Rise in dubious financial transactions concerning

Normally, an increase in the number and frequency of financial transactions is indicative of the growth of an economy. But it may also be that, far from being contributory, a certain proportion of the transactions is rather harmful to the economy. What the Bangladesh Financial Intelligence Unit (BFIU), a government agency that looks into money laundering and suspicious transactions including cash transaction reports, has reportedly found out recently in this regard lends more weight to the latter view on the dubious transactions. Going by the BFIU report, over the past five years, the number of suspicious transactions through banks and non-banking financial institutions (NBFIs) has increased by 294.79 per cent, where banks' share was 90 per cent. In the last fiscal year (FY 2022-23) alone, such transactions, according to the Suspicious Transaction Reports (STRs) and Suspicious Transaction Activities (STAs), increased by about 65 per cent compared to the previous fiscal year. The volume of cash involved in those reported transactions in FY 23 was to the tune of Tk 22.86 trillion, which was 8.0 per cent more than what it was in FY 22. Year-on-year, such transactions increased by 5.0 per cent and in absolute number it was 3.8 million.
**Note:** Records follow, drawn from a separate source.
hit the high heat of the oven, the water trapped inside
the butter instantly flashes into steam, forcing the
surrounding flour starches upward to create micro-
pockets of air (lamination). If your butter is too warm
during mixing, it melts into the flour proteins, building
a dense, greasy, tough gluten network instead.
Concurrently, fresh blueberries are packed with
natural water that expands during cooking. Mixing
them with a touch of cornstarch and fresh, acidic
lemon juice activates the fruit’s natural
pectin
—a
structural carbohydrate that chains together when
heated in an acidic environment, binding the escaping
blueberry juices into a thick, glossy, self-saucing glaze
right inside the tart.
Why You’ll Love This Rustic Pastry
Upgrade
Now the question is what is behind this increase in the transactions in cash at a time when the government wants to see that 75 per cent of the country's financial transactions take place electronically by 2027? According to the BFIU report under consideration, the actors behind such transactions are the entities and individuals who try to hide the sources and destinations of the money they earn through various illegal means. Those include criminal activities like corruption, hundi, fraudulence and forgery, human trafficking, sexual exploitation, extortion, drug dealing, etc. These are but traditional sources of illicit cash. But over the last decade, criminal activities using digital means such as online gaming, betting, dealing in foreign exchange and cyptocurrencies, etc. are also on the rise where the cash serves to conceal the illicit origin of the earnings.
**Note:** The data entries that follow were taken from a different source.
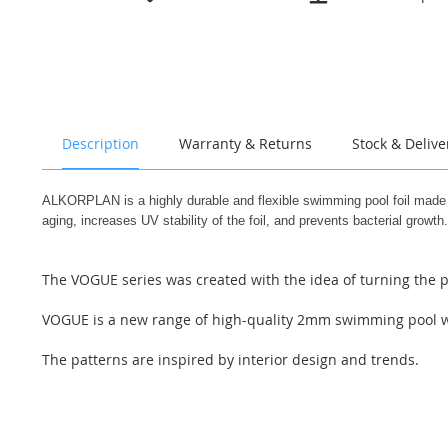
the
beginning
of
the
images
gallery
Description
Warranty & Returns
Stock & Delive
ALKORPLAN is a highly durable and flexible swimming pool foil made of 
aging, increases UV stability of the foil, and prevents bacterial growth.
The VOGUE series was created with the idea of turning the p
VOGUE is a new range of high-quality 2mm swimming pool weld
The patterns are inspired by interior design and trends.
However, the rise in the STRs and STAs does not necessarily mean that all the transactions involved are criminal in origin. What portion of the reported suspicious transactions is criminal can be determined only through conducting investigations into the specific cases of transactions. The BFIU provides government agencies like the National Board of Revenue (NBR), Anti-Corruption Commission (ACC), Criminal Investigation Agency (CID) with the reports on STRs and STAs. In fact, the rising number of transactions point to both the surge in the digital mode of financial transfers and increasing activities by the monitoring agencies. While it is appreciable that the agencies like BFIU have enhanced their job of monitoring activities, the question remain as to how far their work contributed to containing the colossal amount of money being regularly siphoned off the economy and laundered by transferring it outside the country through hundi, manipulated export and import and other illegal means?
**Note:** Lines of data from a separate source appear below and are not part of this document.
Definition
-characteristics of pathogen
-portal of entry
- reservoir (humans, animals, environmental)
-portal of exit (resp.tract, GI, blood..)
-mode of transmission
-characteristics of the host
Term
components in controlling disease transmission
It would be worthwhile to note here that according to the Global Financial Integrity (GFI) report of 2022, every year around Tk 640 billion worth of fund is annually taken out of Bangladesh through hundi, dubious international trade and other illicit routes. The destinations of the money thus stolen from the country as indicated in the GFI report included Singapore, Malaysia, Canada, the US, UK, Switzerland, UAE and Thailand. Let the BFIU report be followed up by the government agencies concerned for launching coordinated actions to bring an end to illicit transactions and transfer of the nation's financial resources abroad.